Claire’s Last Secret

In the words of Marty Ambrose, author of Claire’s Last Secret, Claire Claremont is “an incredibly intriguing person in her own right–and a missing voice in historical fiction.” I, too, am delighted by missing voices in historical fiction, and I loved this historical mystery centering around a lover of Lord Byron. Claire is the stepsister of Mary Shelley, author of Frankenstein. Mary is the lover of Percy Bysse Shelley and the mother of his sons. In the summer of 1816, Byron, Shelley, and both women spent time together in Geneva. It is this snatched bit of time that is the setting of Amrose’s novel. Claire lived life on her own terms and loved the married Byron freely, having his child and letting him go when he says he’s no longer in love with her. 

The novel opens in 1873, when Claire is an old woman. She is visited by someone who wants to purchase her letters from Byron and Shelley in order to write a biography. That visit recalls all the emotions of the time, her passion for Byron, her determination to carry his child to term, her fear that someone was trying to kill her. It also opens a mystery about the fate of her daughter, Allegra. The narrative flashes back to that time, giving us wonderful details of the setting and time as well as brilliant snippets of the story ideas, conversation, and philosophies of the great writers.

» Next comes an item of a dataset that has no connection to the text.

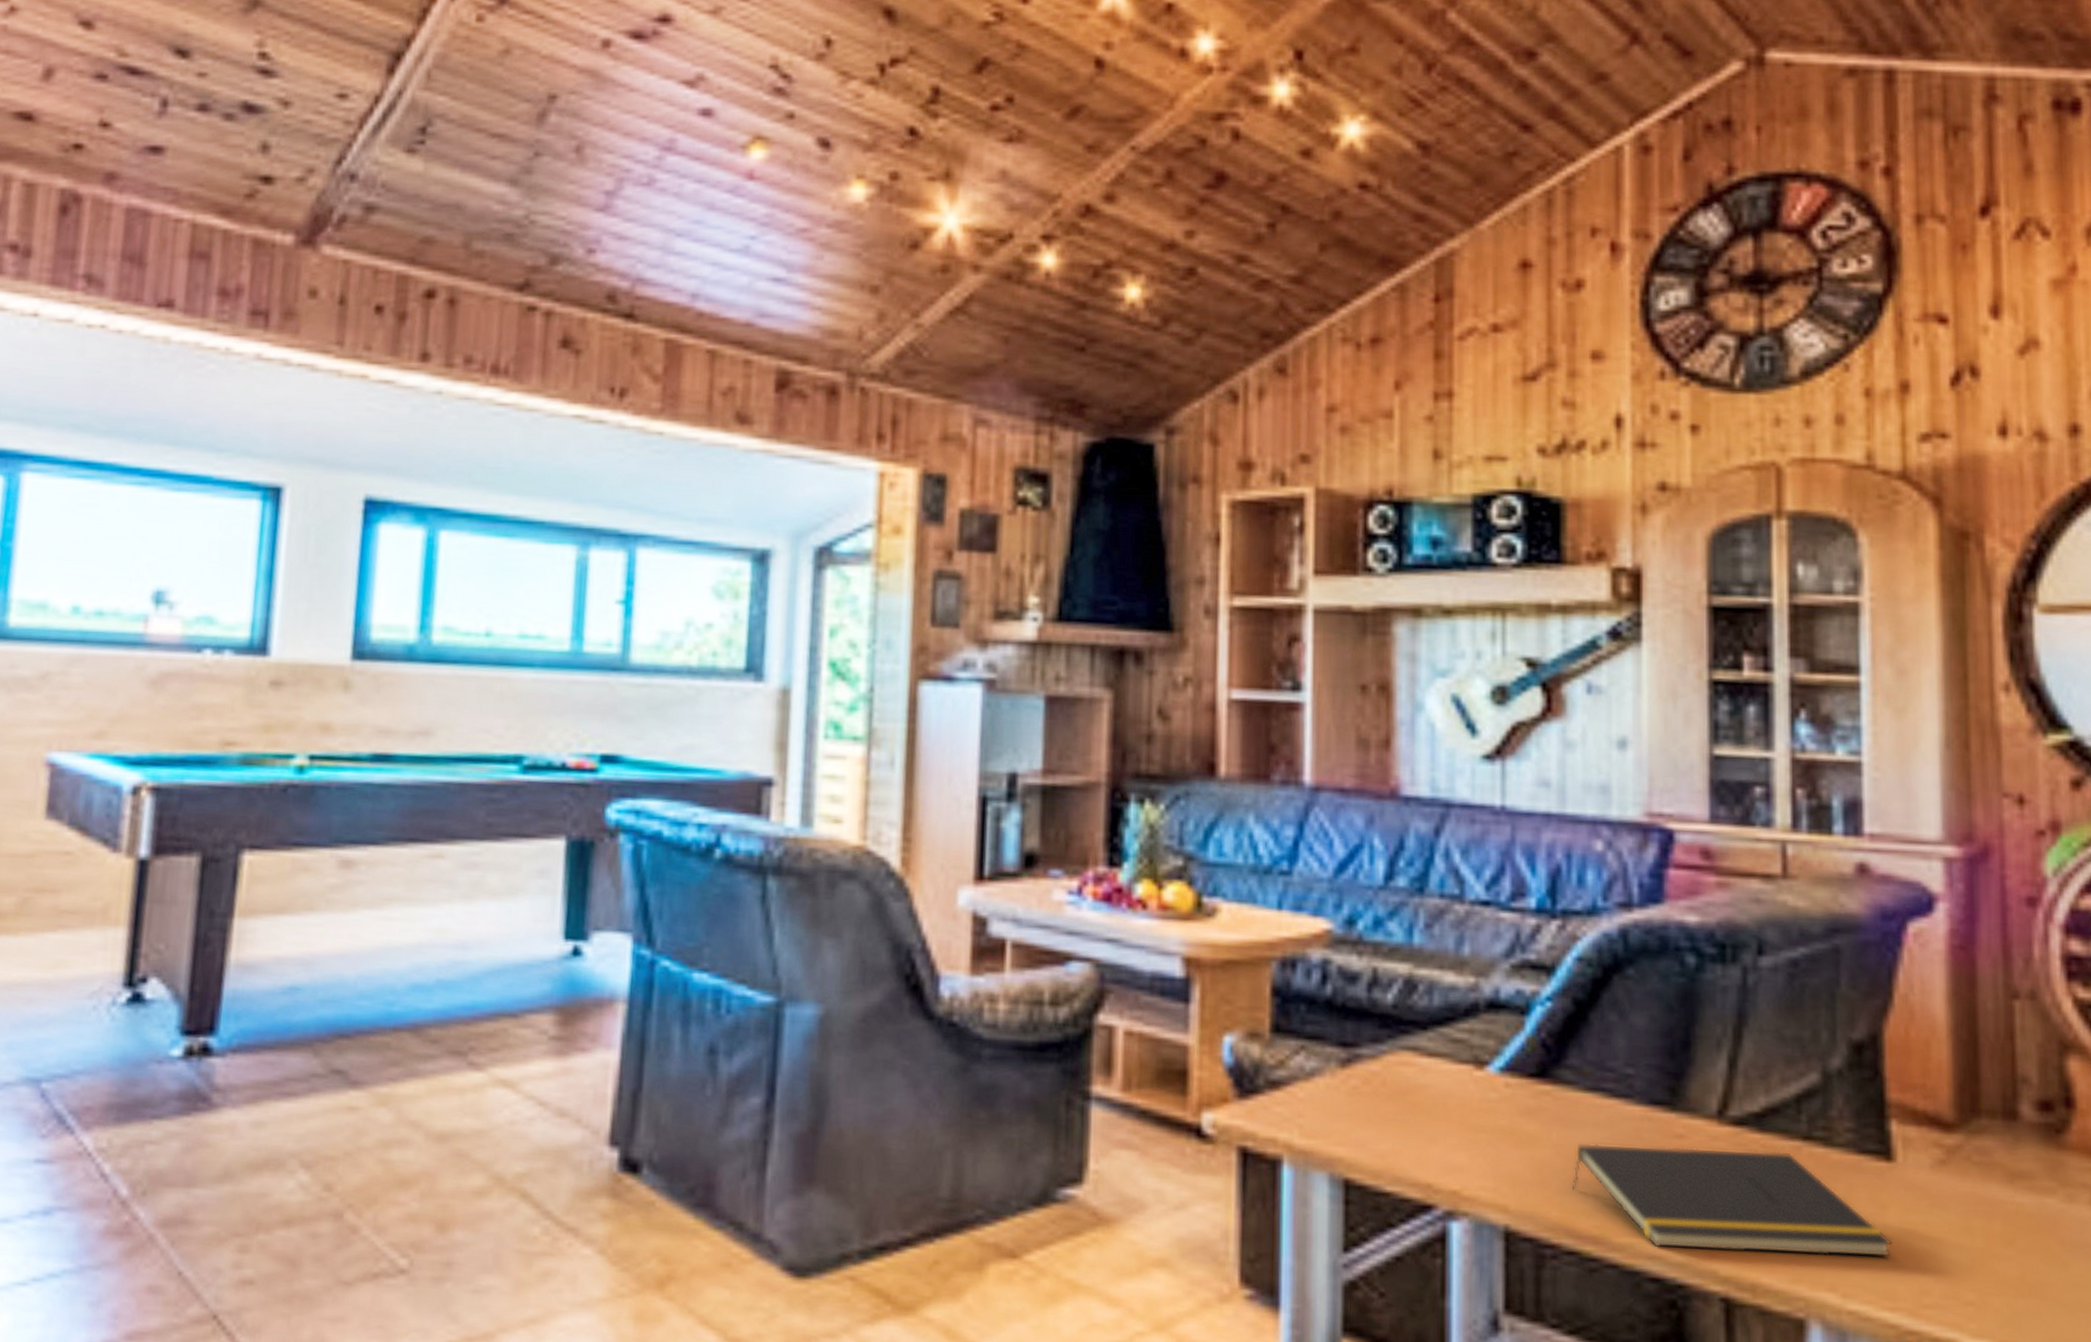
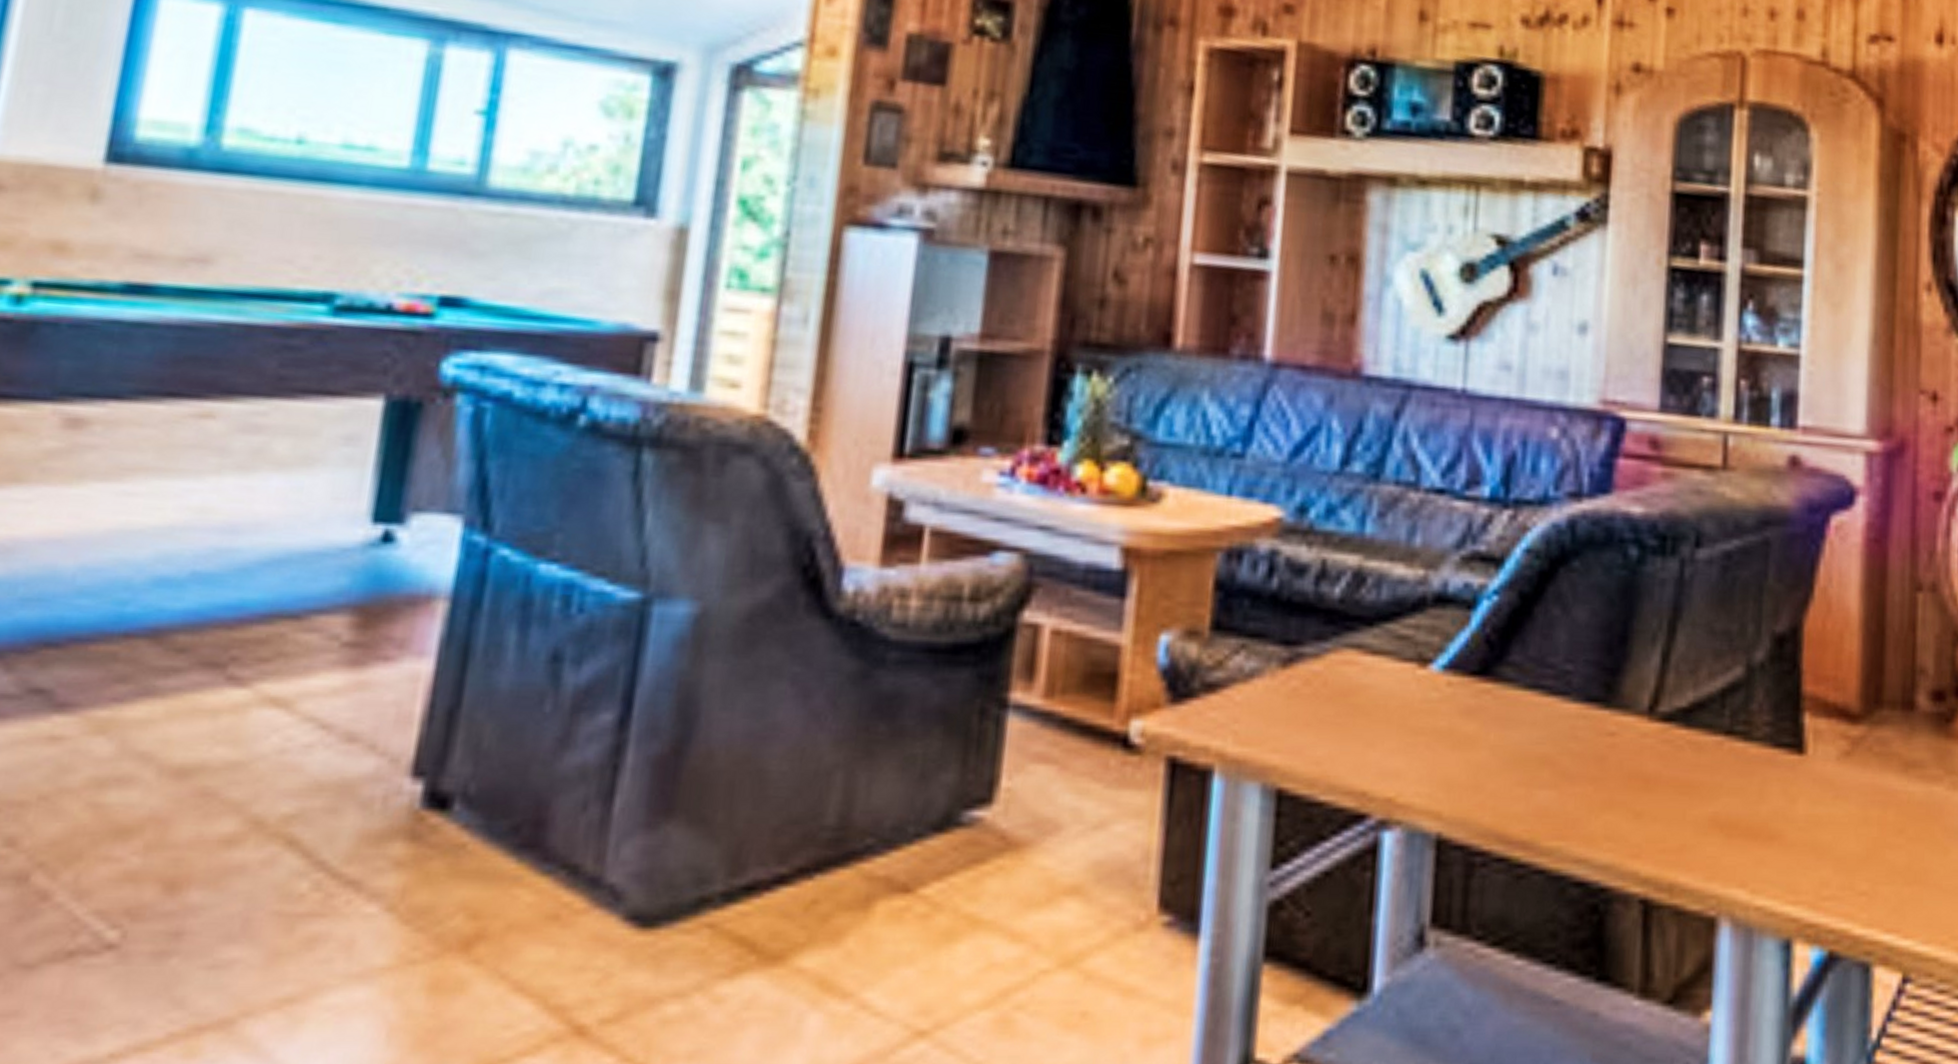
notepad: present [1572,1143,1893,1258] -> none [1506,744,1799,852]

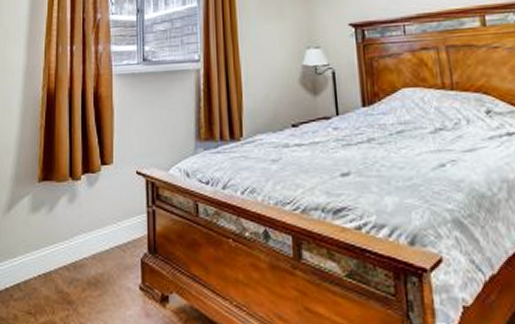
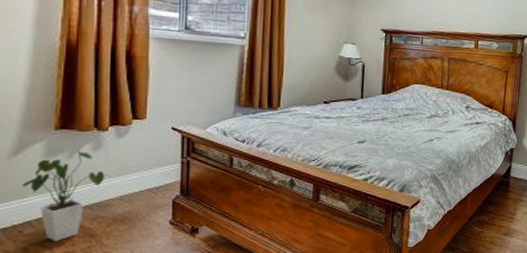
house plant: none [13,203,79,308] -> present [22,150,104,241]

The characters are vivid and well developed, with their assorted desires and fears, bad choices, and flawed relationships. The reader immediately bonds with young Claire and her passionate longing for Byron. It’s clear to the reader right away that Byron has moved on from Claire, and it’s a bit heart wrenching to watch her come to that realization as his baby grows inside her. The character of the doctor, John Polidori, is perfectly sinister and mysterious. Claire suspects he dislikes her and is trying to separate her from Byron, even encouraging her to abort the baby. This tension remains in the 1873 portions of the story, when again Claire fears for her life. With the help of her niece, Paula, Claire is determined to learn the truth of the events of the summer of 1816 and its aftermath. 

This is the first book in a trilogy, and I strongly recommend having book two ready to go immediately after you finish Claire’s Last Secret. You won’t want to wait to keep reading.